Goizeder TABERNA

Le peuple catalan a déjà dit ce qu’il est

"Dans le jeu d’échec qui se joue entre les deux entités politiques, le 10 octobre, la Catalogne a déplacé le fou. L’Etat espagnol a déjà bougé le roi,une pièce capitale sur l’échiquier mais vulnérable"

Le temps du dialogue est un risque à prendre. En retardant la mise en œuvre de la déclaration d’indépendance signée le 10 octobre, la Catalogne a beaucoup à perdre. Notamment, la cohésion obtenue dans la famille indépendantiste, et la confiance de plus de 2 millions d’électeurs qui avaient bravé l’interdiction, dans la violence, de l’Etat espagnol.
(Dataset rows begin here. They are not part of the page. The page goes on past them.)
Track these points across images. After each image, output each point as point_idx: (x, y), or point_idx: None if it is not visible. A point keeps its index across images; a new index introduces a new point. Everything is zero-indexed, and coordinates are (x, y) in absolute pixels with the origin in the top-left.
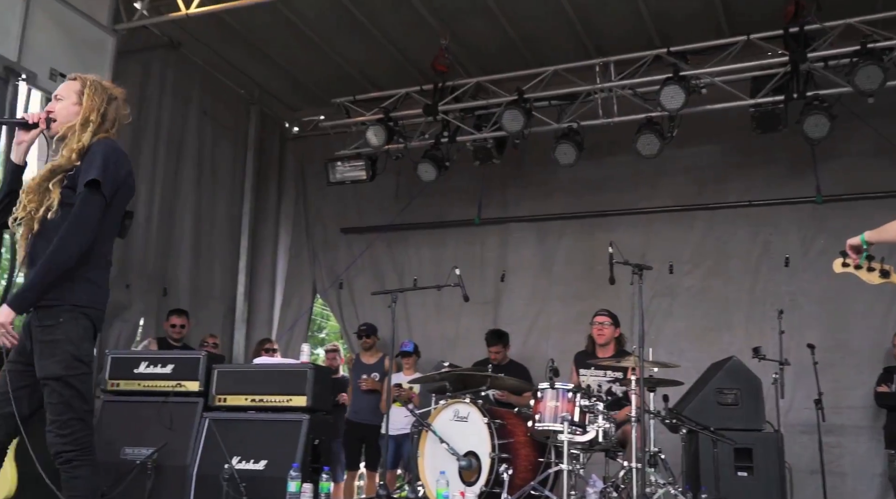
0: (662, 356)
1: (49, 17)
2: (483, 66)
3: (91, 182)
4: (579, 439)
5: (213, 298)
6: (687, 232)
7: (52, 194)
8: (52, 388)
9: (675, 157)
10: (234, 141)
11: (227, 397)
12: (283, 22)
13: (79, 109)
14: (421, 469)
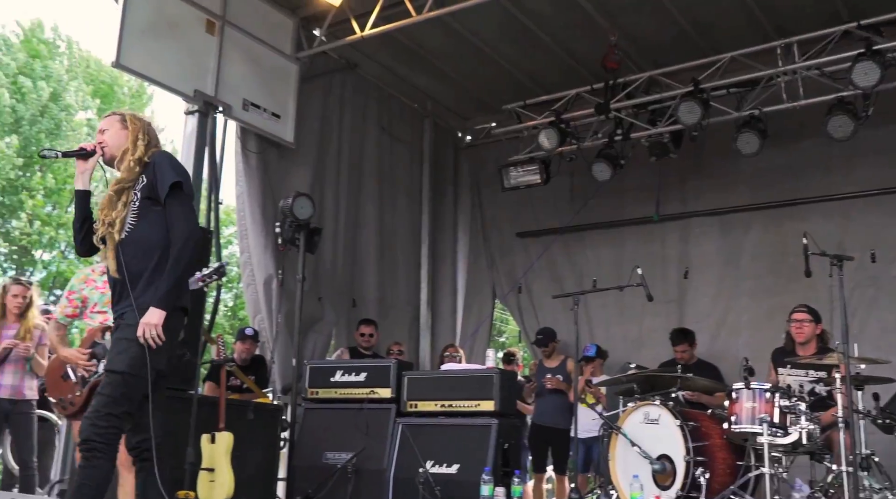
0: (868, 352)
1: (239, 52)
2: (654, 60)
3: (173, 184)
4: (780, 441)
5: (399, 307)
6: (890, 217)
7: (123, 206)
8: (110, 380)
9: (872, 137)
10: (411, 154)
11: (418, 402)
12: (452, 35)
13: (126, 133)
14: (612, 473)
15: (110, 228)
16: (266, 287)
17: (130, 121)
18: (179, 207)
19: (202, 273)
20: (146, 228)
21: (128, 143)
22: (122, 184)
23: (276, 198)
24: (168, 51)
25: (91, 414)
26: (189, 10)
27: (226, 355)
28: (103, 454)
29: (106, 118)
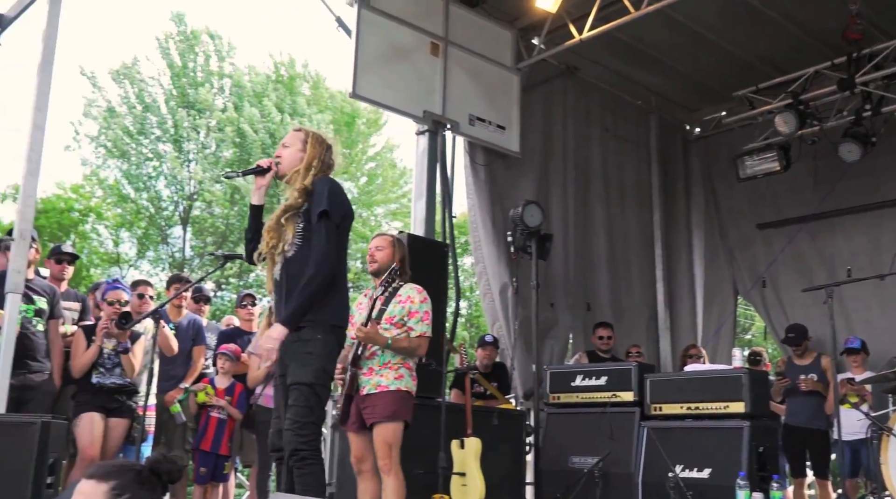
0: None
1: (463, 70)
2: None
3: (322, 213)
4: None
5: (634, 309)
6: None
7: (287, 230)
8: (300, 392)
9: None
10: (637, 152)
11: (663, 405)
12: (673, 26)
13: (303, 156)
14: (886, 478)
15: (272, 250)
16: (502, 295)
17: (311, 144)
18: (322, 233)
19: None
20: (308, 250)
21: (301, 166)
22: (288, 211)
23: (506, 207)
24: (398, 76)
25: (292, 426)
26: (415, 35)
27: (469, 363)
28: (314, 459)
29: (293, 133)
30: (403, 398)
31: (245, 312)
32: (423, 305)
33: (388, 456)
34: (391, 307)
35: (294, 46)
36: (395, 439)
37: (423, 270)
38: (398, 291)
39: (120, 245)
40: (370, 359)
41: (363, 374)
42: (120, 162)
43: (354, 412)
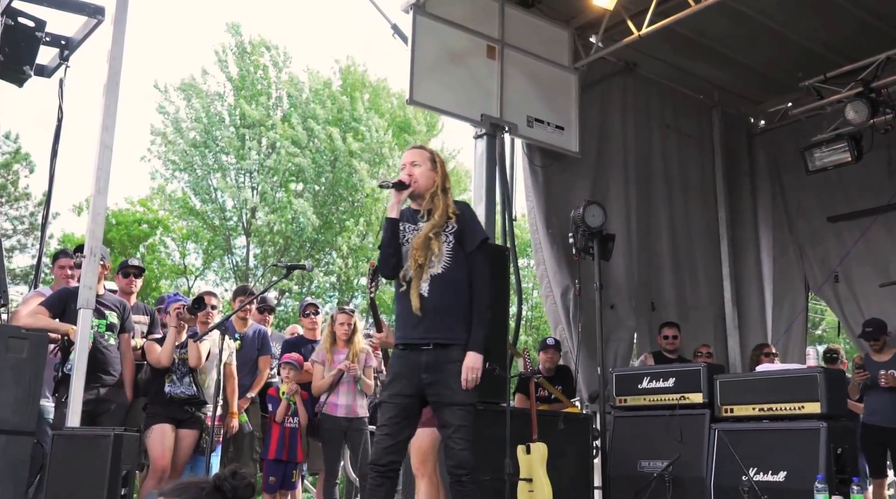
0: None
1: (520, 72)
2: None
3: (483, 241)
4: None
5: (701, 308)
6: None
7: (435, 248)
8: (465, 412)
9: None
10: (700, 148)
11: (734, 407)
12: (735, 17)
13: (434, 176)
14: None
15: (420, 267)
16: (563, 297)
17: (440, 163)
18: (484, 262)
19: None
20: (457, 268)
21: (436, 186)
22: (437, 229)
23: (566, 209)
24: (454, 81)
25: (466, 446)
26: (471, 39)
27: (532, 368)
28: (473, 474)
29: (415, 151)
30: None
31: (308, 321)
32: None
33: (422, 461)
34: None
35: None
36: (430, 445)
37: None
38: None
39: (186, 256)
40: None
41: None
42: (186, 174)
43: None
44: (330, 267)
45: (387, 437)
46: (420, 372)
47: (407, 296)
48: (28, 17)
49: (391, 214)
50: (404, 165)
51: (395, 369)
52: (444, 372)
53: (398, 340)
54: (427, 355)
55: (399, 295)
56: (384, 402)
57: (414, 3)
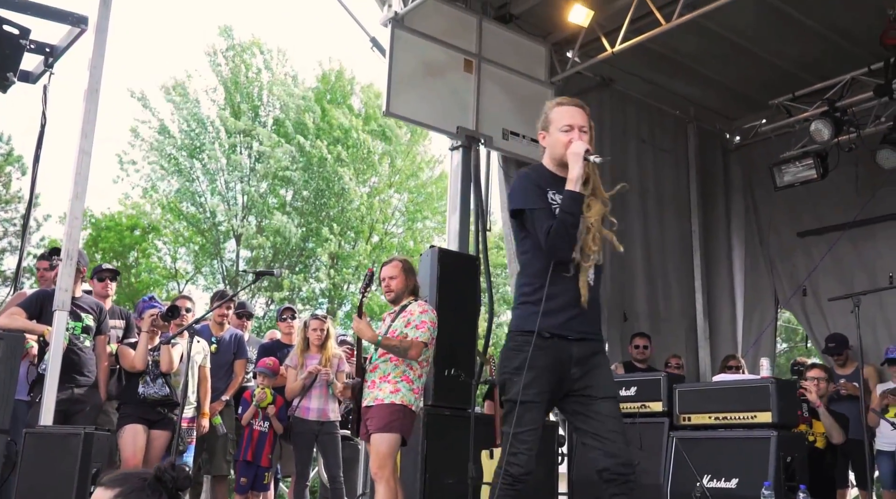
0: None
1: (496, 85)
2: None
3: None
4: None
5: (673, 319)
6: None
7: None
8: (616, 404)
9: None
10: (675, 162)
11: (692, 415)
12: (707, 35)
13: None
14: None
15: (585, 260)
16: None
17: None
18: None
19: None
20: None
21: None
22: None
23: None
24: (431, 93)
25: (620, 437)
26: (448, 53)
27: None
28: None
29: (583, 112)
30: (398, 412)
31: (285, 326)
32: (423, 316)
33: (379, 466)
34: (396, 322)
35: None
36: (387, 451)
37: (455, 284)
38: (406, 308)
39: (177, 261)
40: (373, 372)
41: (367, 386)
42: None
43: (364, 423)
44: (319, 275)
45: (535, 442)
46: (570, 366)
47: (573, 283)
48: (13, 25)
49: (578, 187)
50: (572, 126)
51: (538, 363)
52: (597, 365)
53: (546, 329)
54: (578, 348)
55: (559, 280)
56: (529, 402)
57: (392, 17)
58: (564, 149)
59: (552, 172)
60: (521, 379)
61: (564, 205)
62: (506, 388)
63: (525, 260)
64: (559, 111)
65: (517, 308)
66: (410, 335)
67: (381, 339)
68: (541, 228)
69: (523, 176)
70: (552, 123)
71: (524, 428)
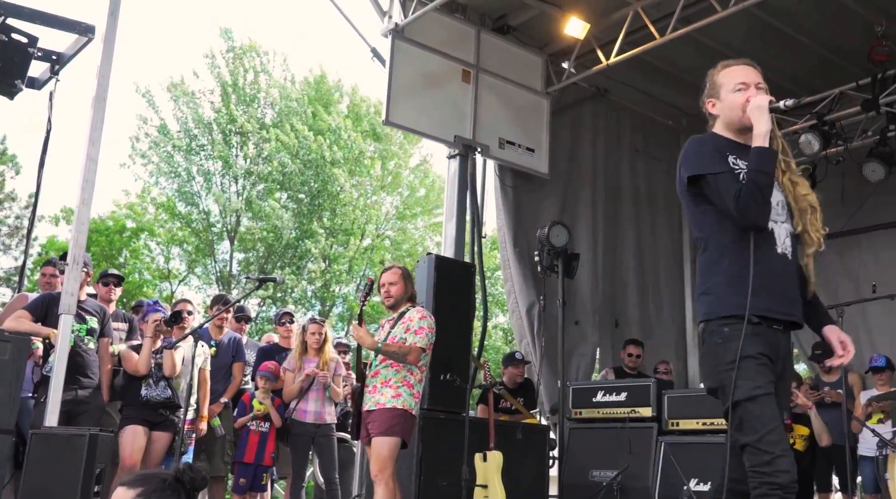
0: None
1: (493, 95)
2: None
3: None
4: None
5: (663, 326)
6: None
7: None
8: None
9: None
10: (668, 171)
11: (679, 421)
12: (700, 48)
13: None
14: (892, 492)
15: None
16: (529, 313)
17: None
18: None
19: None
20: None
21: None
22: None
23: (535, 228)
24: (430, 103)
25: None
26: (447, 63)
27: (492, 379)
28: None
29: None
30: (400, 416)
31: (283, 330)
32: (421, 322)
33: (380, 469)
34: (396, 329)
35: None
36: (388, 454)
37: (450, 290)
38: (404, 314)
39: (170, 261)
40: (374, 377)
41: (368, 391)
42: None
43: (364, 427)
44: (312, 276)
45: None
46: (778, 360)
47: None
48: (21, 34)
49: (766, 143)
50: (747, 83)
51: (757, 349)
52: (789, 364)
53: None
54: (784, 339)
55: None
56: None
57: (393, 28)
58: (742, 110)
59: (729, 138)
60: (743, 372)
61: (754, 162)
62: (727, 390)
63: (707, 235)
64: (728, 72)
65: (706, 294)
66: (409, 341)
67: (380, 345)
68: (728, 192)
69: (698, 141)
70: (722, 87)
71: (770, 426)
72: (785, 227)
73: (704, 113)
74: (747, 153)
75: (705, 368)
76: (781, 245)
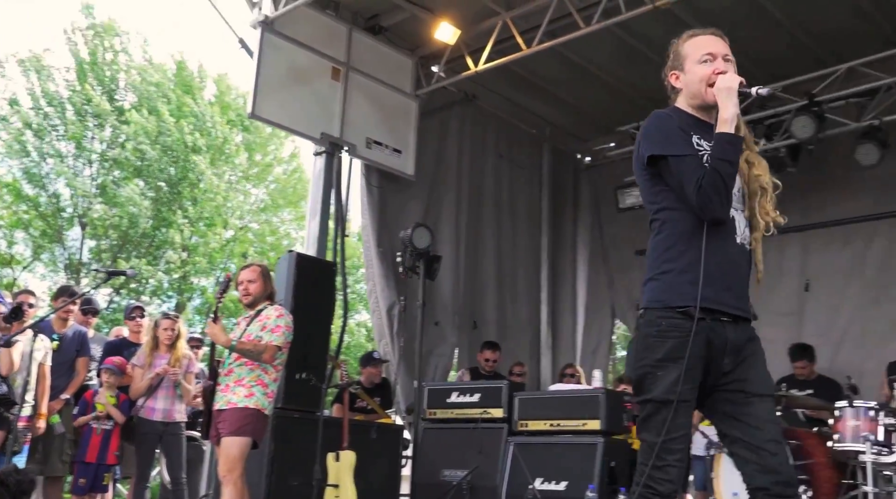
0: None
1: (362, 94)
2: (773, 72)
3: None
4: (885, 459)
5: (520, 328)
6: None
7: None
8: (773, 404)
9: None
10: (530, 179)
11: (529, 422)
12: (566, 62)
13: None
14: (717, 492)
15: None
16: (389, 313)
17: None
18: None
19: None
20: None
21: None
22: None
23: (399, 228)
24: (297, 99)
25: (779, 447)
26: (316, 60)
27: (349, 379)
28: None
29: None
30: (251, 416)
31: (133, 324)
32: (279, 320)
33: (229, 469)
34: (252, 326)
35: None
36: (237, 454)
37: (311, 289)
38: (262, 312)
39: (13, 246)
40: (227, 376)
41: (220, 390)
42: (18, 158)
43: (214, 426)
44: (171, 266)
45: (686, 453)
46: (724, 355)
47: (733, 249)
48: None
49: (732, 129)
50: (713, 54)
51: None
52: (753, 353)
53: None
54: (734, 332)
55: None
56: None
57: (262, 20)
58: (706, 83)
59: (693, 115)
60: (668, 373)
61: (717, 151)
62: (644, 384)
63: (663, 219)
64: (693, 42)
65: (654, 280)
66: (265, 339)
67: (234, 343)
68: (689, 180)
69: (662, 117)
70: (687, 58)
71: (675, 434)
72: (743, 214)
73: (667, 87)
74: (711, 133)
75: (632, 355)
76: (741, 235)
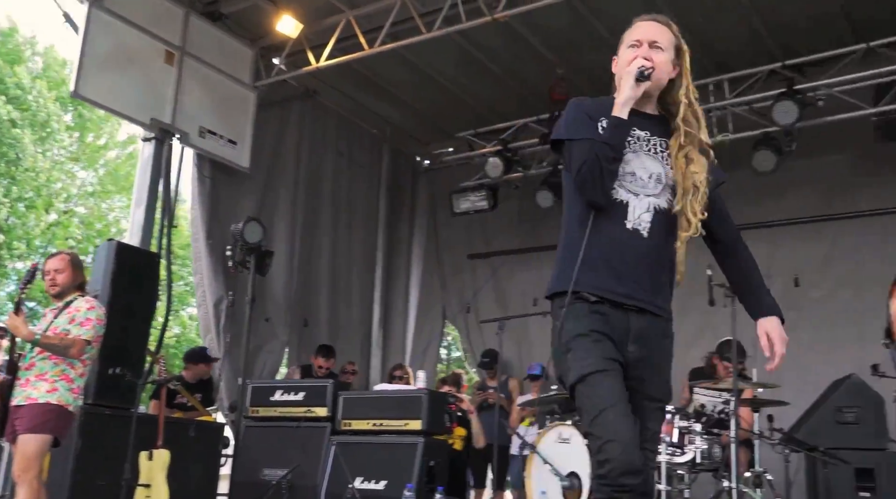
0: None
1: (198, 81)
2: (604, 94)
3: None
4: (678, 460)
5: (352, 327)
6: (814, 242)
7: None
8: (664, 413)
9: (800, 168)
10: (369, 178)
11: (352, 421)
12: (408, 65)
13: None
14: (528, 490)
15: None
16: (216, 307)
17: (684, 56)
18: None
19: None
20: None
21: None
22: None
23: (230, 221)
24: (126, 81)
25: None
26: (148, 41)
27: (168, 374)
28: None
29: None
30: (52, 412)
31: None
32: (89, 313)
33: (24, 468)
34: (59, 319)
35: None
36: (34, 453)
37: (131, 280)
38: (70, 304)
39: None
40: (28, 370)
41: (19, 384)
42: None
43: (10, 423)
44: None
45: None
46: (627, 340)
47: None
48: None
49: (622, 113)
50: (640, 41)
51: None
52: (661, 349)
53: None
54: (638, 321)
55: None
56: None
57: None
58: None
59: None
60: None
61: (602, 134)
62: (563, 377)
63: (566, 204)
64: (632, 28)
65: (555, 265)
66: (73, 332)
67: (38, 337)
68: (575, 163)
69: (574, 104)
70: (622, 43)
71: (600, 406)
72: (650, 201)
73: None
74: (639, 120)
75: (553, 353)
76: (634, 220)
Mais elle a aussi beaucoup à gagner, si cette décision tactique permet de concrétiser le mandat que le peuple catalan a attribué à ses dirigeants. Ce qui est sûr, c’est qu’elle a réussi à maintenir le consensus obtenu lors du référendum. La satisfaction exprimée par le maire de Barcelone (Podemos) le soir même en est la preuve.

L’annonce a tout de même surpris, elle a provoqué quelques instants de confusion. On s’attendait à la déclaration solennelle d’indépendance. Certains l’ont perçue comme un pas en arrière. Or, les processus d’émancipation menés dans d’autres pays européens montrent qu’il y a toujours eu une période de quelques mois entre le référendum et la reconnaissance d’un Etat. Le cas de la Slovénie est souvent évoqué ces derniers temps. En 1991, le parlement avait engagé le processus de “dissociation” vis-à-vis de la Yougoslavie, dont l’effet se concrétiserait au plus tard au bout de six mois. Lituanie, Lettonie, Estonie, dans chaque cas, le rythme du processus s’est adapté à la réalité du pays, mais dans aucun d’entre eux la proclamation d’indépendance a eu un effet immédiat.

Pour que le temps que s’est octroyé l’exécutif catalan porte ses fruits, l’engagement des acteurs politiques européens sera important. Ce n’est pas gagné, dans cette Europe qui craint son émiettement. Néanmoins, Carles Puigdemont a réussi à internationaliser la question catalane et la communauté internationale peut voir dans son discours une main tendue. A la longue, cette situation pourrait isoler un Etat campé sur ses positions. Au lendemain de la session parlementaire, ce dernier se dit prêt à activer l’article 155 de la constitution qui permet de prendre le contrôle de la région. Une option qui ne ferait que rendre plus difficile le dialogue. Le dirigeant indépendantiste catalan d’ANC Jordi Sanchez le disait dans les colonnes du Monde : “Il n’y a pas d’autre voie que celle d’un référendum négocié avec l’Etat espagnol”.

Dans le jeu d’échec qui se joue entre les deux entités politiques, le 10 octobre, la Catalogne a déplacé le fou. L’Etat espagnol a déjà bougé le roi, une pièce capitale sur l’échiquier mais vulnérable. En mettant en scène une position ferme et fermée de l’Etat à travers son incarnation, le roi Felipe VI, Madrid a éloigné l’issue de ce conflit et s’est mis en danger. Jusque-là retranché derrière la bannière de la légalité, à un moment donné, l’Etat devra reconnaître la légitimité du peuple catalan à décider ce qu’il veut être.

Sans attendre ce jour, ce dernier a déjà dit ce qu’il est. Il est cette capacité collective de transformation dont il a fait preuve ces derniers mois, qui illustre parfaitement la formule d’Eduardo Galeano : “Somos le que hacemos para cambiar lo que somos”, nous sommes ce que nous faisons pour changer ce que nous sommes. Un élan à la portée de tout un chacun.